気が早いけど...WBCで日本に立ちはだかる北中南米の凄腕メジャー選手 (4ページ目)

  • 杉浦透●文 text by Sugiura Toru
  • photo by Getty Images

ベネズエラ

 昨シーズン、112人がメジャーリーガーとしてプレーしたベネズエラは、ベテランと若手をバランスよく招集したチームで挑んできた。

 ベネズエラ代表の投手陣の核となるのは、フェリックス・ヘルナンデス(マリナーズ)だろう。キャリア12年で154勝、防御率3.16を誇り、地元シアトルでは「キング・フェリックス」のニックネームで愛される不動のエースも、今年で31歳を迎える。かつての剛速球は影を潜めているものの、右バッターの懐をえぐる決め球のシンカーはいまだに一級品だ。
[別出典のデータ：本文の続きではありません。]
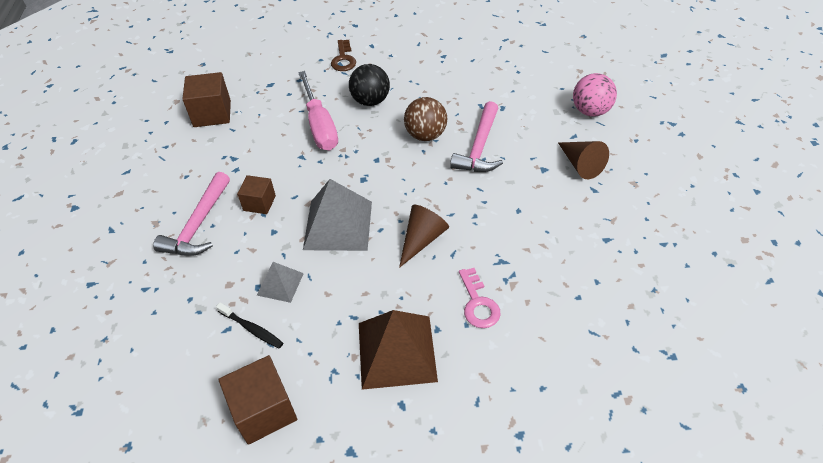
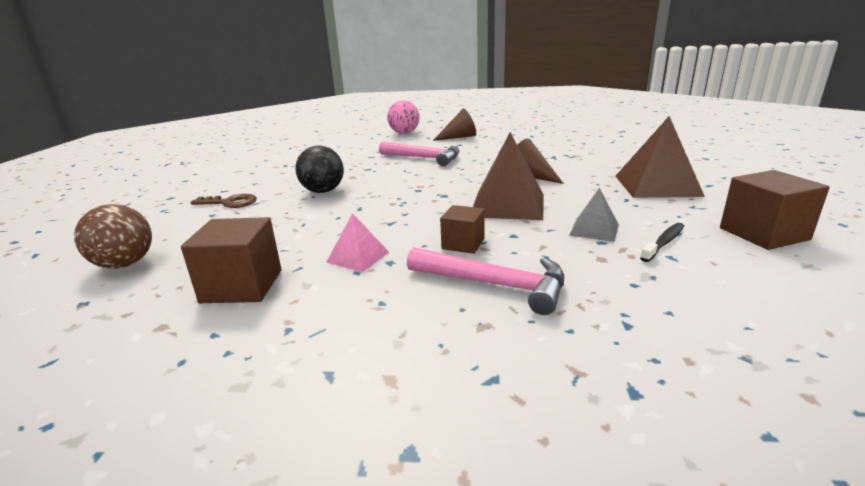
camera: 80 degrees left, 25 degrees down
pink screwdriver [298,71,338,150] -> none
grey pyramid [303,179,372,251] -> brown pyramid [473,132,543,220]
brown ball [404,97,447,141] -> brown ball moved to [74,204,152,269]
pink key [459,268,501,328] -> none
none -> pink pyramid [326,213,389,272]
 打者では、33歳のミゲル・カブレラ(タイガース)の活躍が期待される。現役メジャーリーガーの中でも、彼のここまでの通算成績は軒並みトップクラスだ。打率.321(1位)、本塁打446本(2位)、打点1553(3位)、安打数2519本(5位)と、MLB殿堂入りが確実視されている。彼の1発は、チームをWBCの頂点に導く大きな原動力になるだろう。

 しかし、このふたりをしのぐ注目を集めているのが、26歳のホセ・アルトゥーベだ。身長165cmの彼は現在メジャーリーガーの中で最も小柄な選手だが、昨シーズン、3年連続の200本安打を達成し、両リーグを通じて1位となる打率.338をマークした。さらに、長打率.531とサイズに似合わぬ長打力も兼ね備えている。特に二塁打が多く、キャリア6年で積み上げた204本は、イチロー(155本)よりペースが早い。この「小さな大プレーヤー」が、今大会の目玉となることは間違いない。